§ TEXT PASSAGE:
He is not alone as we see in this piece by Rabbi Yaakov Spivak:
Amanpour has twisted the news to such an extent that the average viewer in middle America gets a distorted picture of what is really going on in the Middle East.
What is so unnerving about it, what is so disturbing about it, is that she doesn't attempt to hide her bias, rather it's in your face anti-Israel hatred.
The mask is off TV network news at ABC. The bias and the anti-Israel attacks are sickening.
This will not be Ms. Amanpour's first such undertaking, and its reception will likely match that of an earlier one:
CNN's Christiane Amanpour has set a new standard -- and not the kind a news network usually trumpets. "God's Jewish Warriors," her two-hour screed against Israeli settlers and American supporters of Israel, is the most poisonously biased and factually shoddy feature to air on mainstream American television in recent memory.
Ms. Amanpour was born in London and raised in Tehran by her Iranian father Mohammad, an airline executive, and her British mother, Patricia. And:
After completing the larger part of her elementary education in Iran, she was sent ...to boarding school in England when she was 11. She attended Holy Cross Convent... and then... New Hall School, in Chelmsford, Essex. Christiane and her family returned to England not long after the Islamic Revolution began. She has stressed that they were not forced to leave the country, but were actually returning to England when Iraq invaded Iran. The family eventually remained in England, finding it difficult to return to Iran.
Salon's Glen Greenwald will undoubtedly be pleased with the series, but few supporters of Israel are likely to join in that pleasure.

§ TASK LIST:
**a.** According to the passage about Christiane Amanpour, in what city was she born?
**b.** Translate this sentence from the passage about Christiane Amanpour into French: "The family eventually remained in England, finding it difficult to return to Iran."
The rows that follow aren't needed for any of this.

§ EXTRACTED DATA:
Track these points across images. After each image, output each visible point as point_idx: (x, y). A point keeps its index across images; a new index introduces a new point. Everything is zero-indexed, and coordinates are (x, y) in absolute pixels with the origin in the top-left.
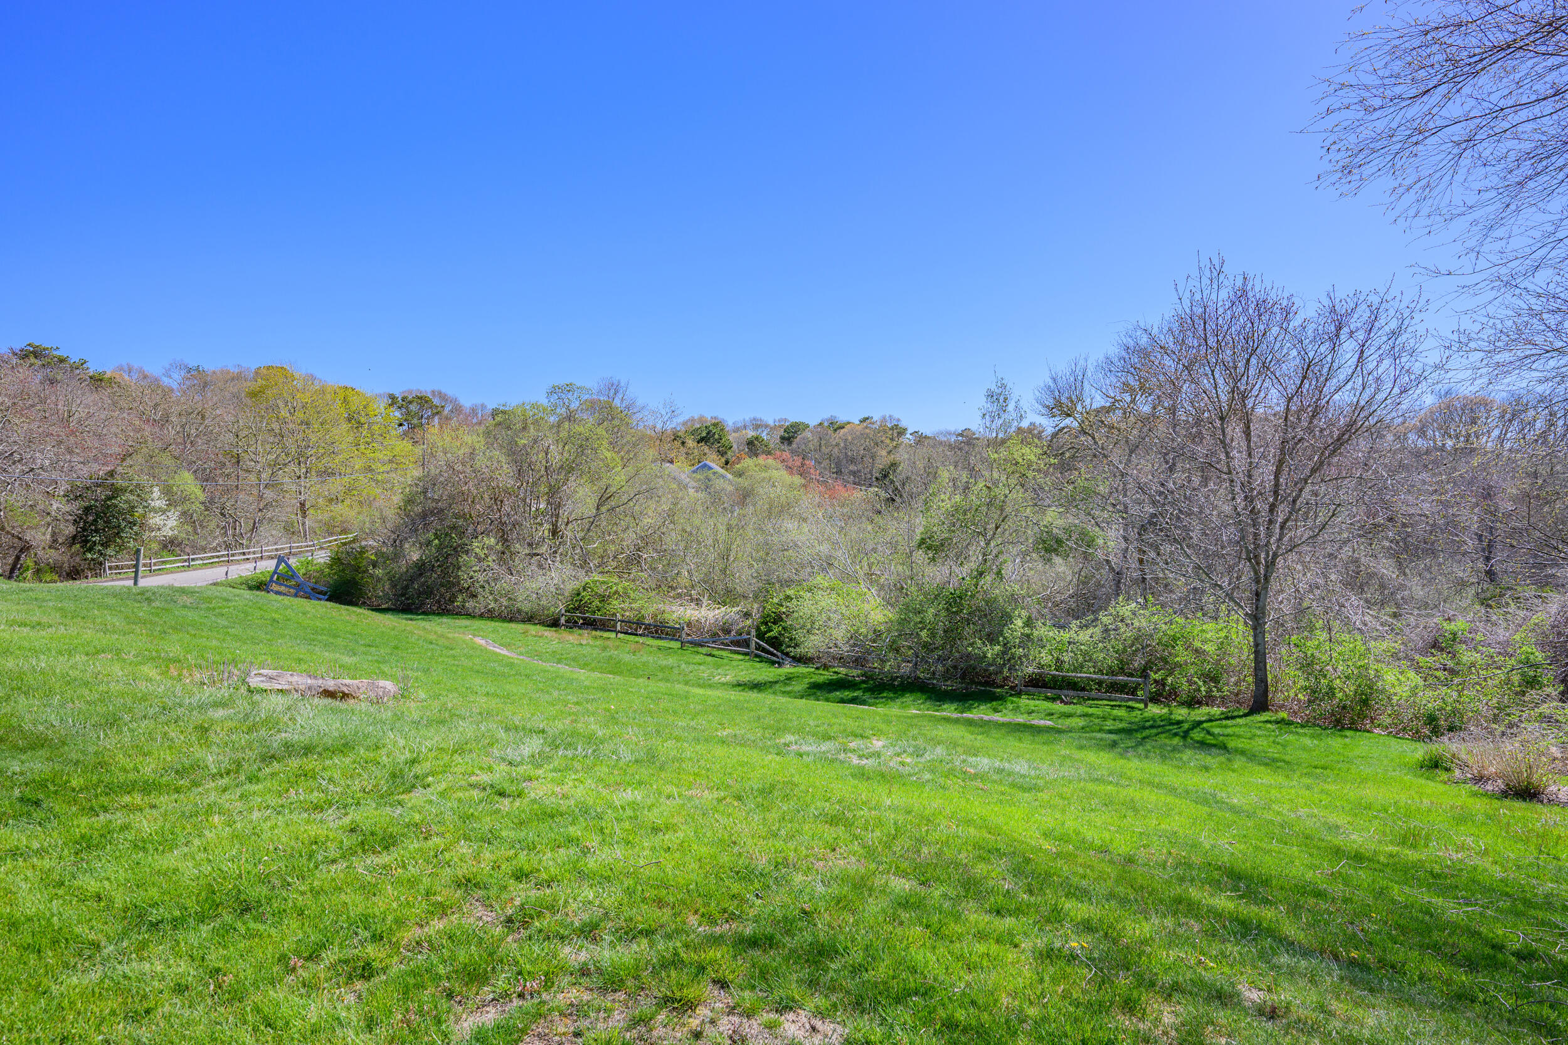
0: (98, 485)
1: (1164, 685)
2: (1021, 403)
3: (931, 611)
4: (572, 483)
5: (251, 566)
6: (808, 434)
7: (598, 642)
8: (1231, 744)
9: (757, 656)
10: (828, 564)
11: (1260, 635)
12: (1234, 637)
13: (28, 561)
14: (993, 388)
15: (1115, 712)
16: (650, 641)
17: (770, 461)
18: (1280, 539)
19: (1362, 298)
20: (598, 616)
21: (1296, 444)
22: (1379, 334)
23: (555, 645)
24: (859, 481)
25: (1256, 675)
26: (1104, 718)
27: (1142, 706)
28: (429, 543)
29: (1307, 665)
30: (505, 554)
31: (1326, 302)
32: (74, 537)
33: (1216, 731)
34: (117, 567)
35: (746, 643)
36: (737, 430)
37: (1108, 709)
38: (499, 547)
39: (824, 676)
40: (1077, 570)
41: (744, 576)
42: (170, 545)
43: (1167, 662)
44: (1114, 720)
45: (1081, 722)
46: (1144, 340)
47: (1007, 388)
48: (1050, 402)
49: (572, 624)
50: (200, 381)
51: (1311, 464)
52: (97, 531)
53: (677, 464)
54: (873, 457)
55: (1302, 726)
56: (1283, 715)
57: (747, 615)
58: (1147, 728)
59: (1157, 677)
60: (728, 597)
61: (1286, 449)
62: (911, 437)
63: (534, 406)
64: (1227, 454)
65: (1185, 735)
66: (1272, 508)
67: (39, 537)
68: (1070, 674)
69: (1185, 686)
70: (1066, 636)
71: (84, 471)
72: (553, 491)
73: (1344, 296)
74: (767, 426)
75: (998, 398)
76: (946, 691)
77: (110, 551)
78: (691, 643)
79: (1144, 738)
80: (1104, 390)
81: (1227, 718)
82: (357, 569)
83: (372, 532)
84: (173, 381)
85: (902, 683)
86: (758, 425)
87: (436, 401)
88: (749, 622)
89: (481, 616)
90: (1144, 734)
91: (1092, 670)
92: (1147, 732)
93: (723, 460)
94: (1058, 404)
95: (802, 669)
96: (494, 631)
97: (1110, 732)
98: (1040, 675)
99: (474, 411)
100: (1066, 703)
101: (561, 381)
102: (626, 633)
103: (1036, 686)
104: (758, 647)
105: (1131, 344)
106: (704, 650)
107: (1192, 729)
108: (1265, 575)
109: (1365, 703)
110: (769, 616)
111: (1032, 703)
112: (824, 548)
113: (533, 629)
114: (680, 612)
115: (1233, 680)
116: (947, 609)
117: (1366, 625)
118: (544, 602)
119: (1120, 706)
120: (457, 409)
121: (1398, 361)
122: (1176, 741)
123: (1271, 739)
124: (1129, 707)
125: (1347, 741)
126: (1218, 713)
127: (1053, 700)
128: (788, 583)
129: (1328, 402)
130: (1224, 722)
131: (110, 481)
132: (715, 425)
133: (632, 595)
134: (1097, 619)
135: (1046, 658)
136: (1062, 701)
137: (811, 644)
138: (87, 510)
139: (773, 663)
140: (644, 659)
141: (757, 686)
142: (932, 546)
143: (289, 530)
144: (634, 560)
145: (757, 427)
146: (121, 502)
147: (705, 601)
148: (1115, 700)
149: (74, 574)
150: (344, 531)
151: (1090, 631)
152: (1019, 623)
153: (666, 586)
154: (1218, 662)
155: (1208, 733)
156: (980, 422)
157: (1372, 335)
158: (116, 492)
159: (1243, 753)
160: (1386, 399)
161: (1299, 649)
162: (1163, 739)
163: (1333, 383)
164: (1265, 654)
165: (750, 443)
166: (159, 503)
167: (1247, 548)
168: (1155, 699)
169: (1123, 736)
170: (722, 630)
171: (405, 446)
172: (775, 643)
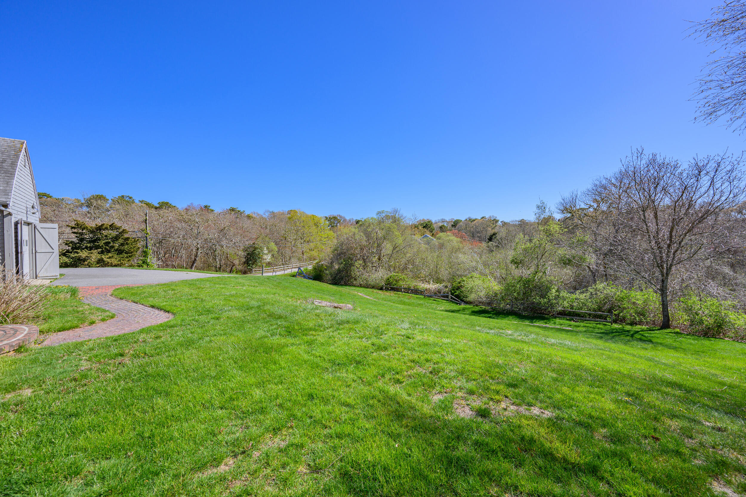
0: (251, 247)
1: (619, 316)
2: (551, 209)
3: (518, 286)
4: (385, 243)
5: (290, 270)
6: (461, 223)
7: (396, 295)
8: (654, 340)
9: (451, 301)
10: (475, 269)
11: (665, 298)
12: (651, 298)
13: (234, 268)
14: (539, 204)
15: (598, 326)
16: (413, 295)
17: (448, 233)
18: (673, 259)
19: (711, 158)
20: (395, 286)
21: (680, 220)
22: (721, 172)
23: (383, 296)
24: (481, 240)
25: (663, 314)
26: (594, 328)
27: (610, 324)
28: (342, 263)
29: (689, 310)
30: (365, 267)
31: (693, 161)
32: (245, 262)
33: (647, 335)
34: (256, 271)
35: (447, 297)
36: (436, 223)
37: (595, 324)
38: (363, 264)
39: (477, 309)
40: (574, 271)
41: (444, 273)
42: (269, 264)
43: (620, 307)
44: (598, 329)
45: (584, 329)
46: (604, 182)
47: (545, 204)
48: (562, 208)
49: (387, 289)
50: (273, 215)
51: (688, 228)
52: (250, 260)
53: (416, 236)
54: (486, 231)
55: (687, 335)
56: (678, 330)
57: (446, 287)
58: (614, 332)
59: (616, 312)
60: (438, 280)
61: (675, 222)
62: (500, 223)
63: (372, 218)
64: (646, 225)
65: (632, 336)
66: (669, 246)
67: (237, 262)
68: (577, 311)
69: (629, 317)
70: (574, 296)
71: (247, 243)
72: (379, 246)
73: (702, 158)
74: (446, 221)
75: (541, 208)
76: (524, 316)
77: (254, 266)
78: (427, 296)
79: (614, 336)
80: (585, 202)
81: (650, 330)
82: (321, 271)
83: (325, 260)
84: (266, 216)
85: (507, 312)
86: (443, 221)
87: (339, 218)
88: (447, 289)
89: (358, 286)
90: (613, 335)
91: (586, 309)
92: (614, 334)
93: (432, 234)
94: (566, 209)
95: (468, 306)
96: (363, 291)
97: (598, 333)
98: (564, 311)
99: (350, 220)
100: (576, 322)
101: (380, 210)
102: (405, 292)
103: (562, 315)
104: (452, 298)
105: (598, 183)
106: (432, 299)
107: (635, 334)
108: (666, 273)
109: (719, 327)
110: (455, 287)
111: (561, 321)
112: (474, 264)
113: (375, 291)
114: (423, 286)
115: (652, 315)
116: (524, 285)
117: (719, 294)
118: (377, 282)
119: (600, 324)
120: (345, 220)
121: (732, 184)
122: (628, 338)
123: (673, 340)
124: (604, 324)
125: (713, 342)
126: (646, 328)
127: (570, 320)
128: (461, 276)
129: (696, 202)
130: (649, 332)
131: (254, 246)
132: (429, 222)
133: (406, 280)
134: (587, 290)
135: (566, 304)
136: (574, 321)
137: (472, 297)
138: (248, 254)
139: (457, 304)
140: (412, 301)
141: (453, 311)
142: (516, 262)
143: (299, 259)
144: (405, 268)
145: (443, 222)
146: (256, 252)
147: (431, 282)
148: (598, 321)
149: (245, 273)
150: (315, 259)
151: (585, 295)
152: (554, 291)
153: (416, 277)
154: (644, 308)
155: (643, 335)
156: (534, 217)
157: (717, 173)
158: (255, 249)
159: (661, 344)
160: (726, 200)
161: (684, 303)
162: (622, 337)
163: (698, 195)
164: (667, 305)
165: (441, 227)
166: (266, 252)
167: (657, 262)
168: (615, 322)
169: (604, 335)
170: (438, 292)
171: (331, 233)
172: (458, 296)
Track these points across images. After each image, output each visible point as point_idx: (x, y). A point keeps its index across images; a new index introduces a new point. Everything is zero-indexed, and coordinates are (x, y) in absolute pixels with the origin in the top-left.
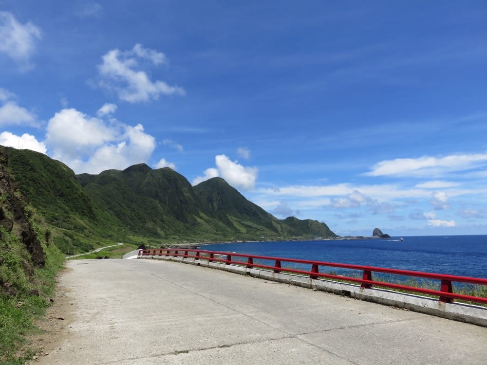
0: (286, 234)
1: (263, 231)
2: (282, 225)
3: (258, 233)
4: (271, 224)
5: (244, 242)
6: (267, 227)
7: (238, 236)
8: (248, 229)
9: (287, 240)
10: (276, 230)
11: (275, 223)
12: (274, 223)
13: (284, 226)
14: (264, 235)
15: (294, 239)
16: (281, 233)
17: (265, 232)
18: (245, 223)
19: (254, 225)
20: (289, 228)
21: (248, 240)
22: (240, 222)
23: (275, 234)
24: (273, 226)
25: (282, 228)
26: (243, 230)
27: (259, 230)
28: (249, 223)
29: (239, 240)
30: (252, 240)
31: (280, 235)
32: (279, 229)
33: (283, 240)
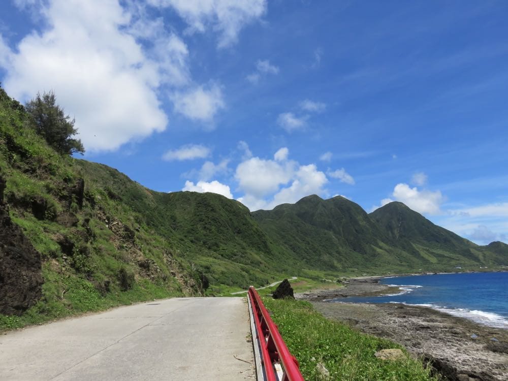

§ ACTIVITY ANSWERS:
**a.** London

**b.** La famille est finalement restée en Angleterre, trouvant difficile de retourner en Iran.